Among the key outcomes, the Committee agreed:
- To create an expert working group on migratory species and health, including zoonotic diseases which have been linked to the exploitation of wild animals and destruction of natural habitat. The new Working Group on Migratory Species and Health will engage with the UN’s One Health initiative and will provide guidance to countries on matters relating to migratory species, health and disease, including on topics such as pathogen spillover, issues related to health of migratory species, and ecosystem health.
- To establish a multi-stakeholder working group, including representatives of governments, the private sector, financial institutions and non-governmental organizations (NGOs), to address the significant risks to migratory species from linear infrastructure. Globally, at least 25 million kilometers of new roads are projected to be developed by 2050, a 60 per cent increase from 2010. An additional 335,000 kilometers of rail tracks are projected to be built over the next 40 years. The new working group will address infrastructure both on land as well as in coastal and ocean areas.
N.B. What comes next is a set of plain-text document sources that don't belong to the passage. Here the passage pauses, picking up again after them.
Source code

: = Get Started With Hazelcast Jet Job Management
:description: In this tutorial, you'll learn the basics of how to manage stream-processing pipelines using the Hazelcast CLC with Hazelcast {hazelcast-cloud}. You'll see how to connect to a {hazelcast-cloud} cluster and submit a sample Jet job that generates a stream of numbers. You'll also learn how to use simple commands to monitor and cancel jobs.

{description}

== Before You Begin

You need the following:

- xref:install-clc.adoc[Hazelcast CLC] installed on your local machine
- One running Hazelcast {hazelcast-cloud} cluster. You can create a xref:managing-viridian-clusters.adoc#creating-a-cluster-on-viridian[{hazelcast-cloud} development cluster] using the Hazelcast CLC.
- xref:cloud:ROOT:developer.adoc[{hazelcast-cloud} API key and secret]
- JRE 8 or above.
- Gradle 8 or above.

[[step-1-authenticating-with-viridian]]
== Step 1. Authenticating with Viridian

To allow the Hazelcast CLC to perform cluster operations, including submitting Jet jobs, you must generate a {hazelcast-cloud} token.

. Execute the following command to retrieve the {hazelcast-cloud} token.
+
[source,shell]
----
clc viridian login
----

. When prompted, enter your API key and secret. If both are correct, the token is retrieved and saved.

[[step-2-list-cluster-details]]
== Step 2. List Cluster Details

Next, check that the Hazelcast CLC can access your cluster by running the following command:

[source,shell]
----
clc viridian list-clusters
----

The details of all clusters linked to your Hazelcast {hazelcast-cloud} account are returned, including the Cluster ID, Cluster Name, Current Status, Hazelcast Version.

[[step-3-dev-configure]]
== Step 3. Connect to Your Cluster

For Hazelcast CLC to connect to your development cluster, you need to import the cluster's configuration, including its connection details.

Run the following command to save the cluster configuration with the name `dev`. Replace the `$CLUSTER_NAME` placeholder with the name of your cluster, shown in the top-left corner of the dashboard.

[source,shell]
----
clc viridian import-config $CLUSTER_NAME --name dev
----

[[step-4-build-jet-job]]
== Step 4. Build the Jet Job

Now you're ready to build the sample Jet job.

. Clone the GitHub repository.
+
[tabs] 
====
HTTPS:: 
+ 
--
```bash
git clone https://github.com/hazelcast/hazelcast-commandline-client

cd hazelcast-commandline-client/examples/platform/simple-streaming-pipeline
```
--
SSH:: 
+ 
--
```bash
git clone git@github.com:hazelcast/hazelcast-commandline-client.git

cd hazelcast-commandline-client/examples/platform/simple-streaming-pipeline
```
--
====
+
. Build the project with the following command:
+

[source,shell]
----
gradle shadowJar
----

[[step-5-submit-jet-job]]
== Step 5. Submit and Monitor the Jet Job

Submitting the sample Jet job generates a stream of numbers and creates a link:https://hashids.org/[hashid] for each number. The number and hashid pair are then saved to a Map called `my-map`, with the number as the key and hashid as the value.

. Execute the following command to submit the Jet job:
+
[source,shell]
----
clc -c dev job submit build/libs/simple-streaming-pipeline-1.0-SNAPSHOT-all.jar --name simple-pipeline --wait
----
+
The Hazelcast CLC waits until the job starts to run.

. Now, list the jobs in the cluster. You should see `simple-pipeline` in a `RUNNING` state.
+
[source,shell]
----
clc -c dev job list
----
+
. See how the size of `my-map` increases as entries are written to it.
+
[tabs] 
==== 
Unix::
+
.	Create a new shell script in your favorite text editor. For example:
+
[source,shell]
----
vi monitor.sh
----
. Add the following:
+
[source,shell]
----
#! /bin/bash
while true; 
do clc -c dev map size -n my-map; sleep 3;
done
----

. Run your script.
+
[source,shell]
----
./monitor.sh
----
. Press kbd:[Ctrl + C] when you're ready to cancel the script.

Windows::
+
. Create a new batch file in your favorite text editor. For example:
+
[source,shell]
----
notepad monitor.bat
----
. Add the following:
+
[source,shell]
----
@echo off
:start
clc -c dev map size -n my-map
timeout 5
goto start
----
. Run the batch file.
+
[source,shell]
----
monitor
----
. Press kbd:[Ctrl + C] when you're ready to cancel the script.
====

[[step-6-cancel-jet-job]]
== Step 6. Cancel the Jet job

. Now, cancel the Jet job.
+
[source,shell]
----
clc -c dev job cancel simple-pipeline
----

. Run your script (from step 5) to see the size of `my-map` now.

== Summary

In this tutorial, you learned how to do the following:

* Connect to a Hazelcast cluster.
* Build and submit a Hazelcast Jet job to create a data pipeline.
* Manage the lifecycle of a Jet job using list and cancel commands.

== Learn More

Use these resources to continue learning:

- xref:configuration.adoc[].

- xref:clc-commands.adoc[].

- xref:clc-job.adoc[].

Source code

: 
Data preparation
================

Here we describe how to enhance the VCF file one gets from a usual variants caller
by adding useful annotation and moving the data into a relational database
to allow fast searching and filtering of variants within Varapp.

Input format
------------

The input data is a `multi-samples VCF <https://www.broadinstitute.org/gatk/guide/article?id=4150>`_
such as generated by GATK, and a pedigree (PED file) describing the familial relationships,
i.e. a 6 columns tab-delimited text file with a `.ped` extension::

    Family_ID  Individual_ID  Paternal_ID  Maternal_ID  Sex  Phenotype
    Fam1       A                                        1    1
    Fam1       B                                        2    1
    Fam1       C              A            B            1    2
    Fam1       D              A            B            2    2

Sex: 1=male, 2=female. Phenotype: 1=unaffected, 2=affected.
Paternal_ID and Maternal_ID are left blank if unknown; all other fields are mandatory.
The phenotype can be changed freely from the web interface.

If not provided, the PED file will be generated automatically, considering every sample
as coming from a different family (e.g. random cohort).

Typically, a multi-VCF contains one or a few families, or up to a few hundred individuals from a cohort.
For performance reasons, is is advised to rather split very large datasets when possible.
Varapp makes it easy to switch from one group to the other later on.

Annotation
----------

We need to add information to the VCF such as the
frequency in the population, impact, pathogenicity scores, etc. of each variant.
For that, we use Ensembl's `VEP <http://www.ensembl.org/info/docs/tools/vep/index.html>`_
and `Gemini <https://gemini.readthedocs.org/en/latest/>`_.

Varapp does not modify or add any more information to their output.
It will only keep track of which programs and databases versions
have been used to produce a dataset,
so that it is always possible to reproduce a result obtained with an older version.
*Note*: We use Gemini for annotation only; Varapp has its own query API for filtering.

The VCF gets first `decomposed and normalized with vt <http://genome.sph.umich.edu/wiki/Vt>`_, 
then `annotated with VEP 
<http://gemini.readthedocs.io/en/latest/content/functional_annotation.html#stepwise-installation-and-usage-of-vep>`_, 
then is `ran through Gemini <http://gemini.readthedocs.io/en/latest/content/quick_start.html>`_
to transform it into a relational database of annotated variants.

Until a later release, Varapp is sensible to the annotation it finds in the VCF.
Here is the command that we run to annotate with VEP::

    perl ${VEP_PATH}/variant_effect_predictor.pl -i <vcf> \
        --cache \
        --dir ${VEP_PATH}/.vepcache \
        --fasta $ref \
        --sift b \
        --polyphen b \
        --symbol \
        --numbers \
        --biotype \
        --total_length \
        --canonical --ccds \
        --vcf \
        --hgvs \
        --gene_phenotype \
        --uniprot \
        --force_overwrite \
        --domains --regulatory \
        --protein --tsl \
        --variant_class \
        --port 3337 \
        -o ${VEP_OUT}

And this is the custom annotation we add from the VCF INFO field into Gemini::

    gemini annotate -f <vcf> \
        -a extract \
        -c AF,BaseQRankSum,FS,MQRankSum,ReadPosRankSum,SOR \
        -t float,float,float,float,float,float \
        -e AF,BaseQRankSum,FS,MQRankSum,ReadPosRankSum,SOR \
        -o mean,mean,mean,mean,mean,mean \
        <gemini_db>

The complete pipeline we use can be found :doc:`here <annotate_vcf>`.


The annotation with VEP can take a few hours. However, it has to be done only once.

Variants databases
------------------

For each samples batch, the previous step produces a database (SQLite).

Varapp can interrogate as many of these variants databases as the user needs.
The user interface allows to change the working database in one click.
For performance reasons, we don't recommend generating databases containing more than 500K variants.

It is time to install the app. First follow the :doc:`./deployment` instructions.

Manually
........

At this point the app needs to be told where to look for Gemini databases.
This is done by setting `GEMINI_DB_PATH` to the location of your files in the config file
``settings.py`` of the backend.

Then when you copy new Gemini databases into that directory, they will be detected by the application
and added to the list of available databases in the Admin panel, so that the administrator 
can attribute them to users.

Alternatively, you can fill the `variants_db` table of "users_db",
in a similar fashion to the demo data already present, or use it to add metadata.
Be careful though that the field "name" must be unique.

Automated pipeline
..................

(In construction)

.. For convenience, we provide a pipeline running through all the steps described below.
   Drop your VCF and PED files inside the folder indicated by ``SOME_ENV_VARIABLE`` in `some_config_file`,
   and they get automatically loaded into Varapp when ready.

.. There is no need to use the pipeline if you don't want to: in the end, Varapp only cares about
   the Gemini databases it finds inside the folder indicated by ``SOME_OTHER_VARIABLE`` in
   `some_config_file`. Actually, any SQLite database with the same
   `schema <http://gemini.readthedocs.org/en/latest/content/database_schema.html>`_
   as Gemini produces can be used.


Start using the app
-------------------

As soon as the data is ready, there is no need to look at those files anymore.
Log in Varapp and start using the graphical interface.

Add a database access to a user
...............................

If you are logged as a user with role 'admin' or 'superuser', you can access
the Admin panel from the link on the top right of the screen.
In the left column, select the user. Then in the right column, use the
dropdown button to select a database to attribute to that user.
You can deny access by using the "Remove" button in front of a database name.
- To develop guidelines to prevent or mitigate the growing impacts of light pollution on migratory species. Artificial light is increasing globally by around 6% annually and can severely disrupt the natural cycles of migratory species. The new guidelines will address impacts on migratory birds and bats, adding to existing CMS guidance on marine turtles, sea birds and shore birds.
- To continue its work on the impacts of climate change on migratory species and the benefits of migratory species and healthy ecosystems for mitigating climate change. Migratory species are particularly sensitive to climatic disturbances. Migration as a biological phenomenon is often determined by climatic factors. One of the most immediate threats to migratory species is the loss of vital habitat along their migration routes. Loss of such habitat can have disastrous consequences for their survival. Collapse or alteration of food webs in the oceans due to climate change is also having significant impacts on marine bird species. On the other hand, migratory species can significantly contribute to climate change mitigation as part of healthy ecosystems and through direct or indirect carbon capture and sequestration.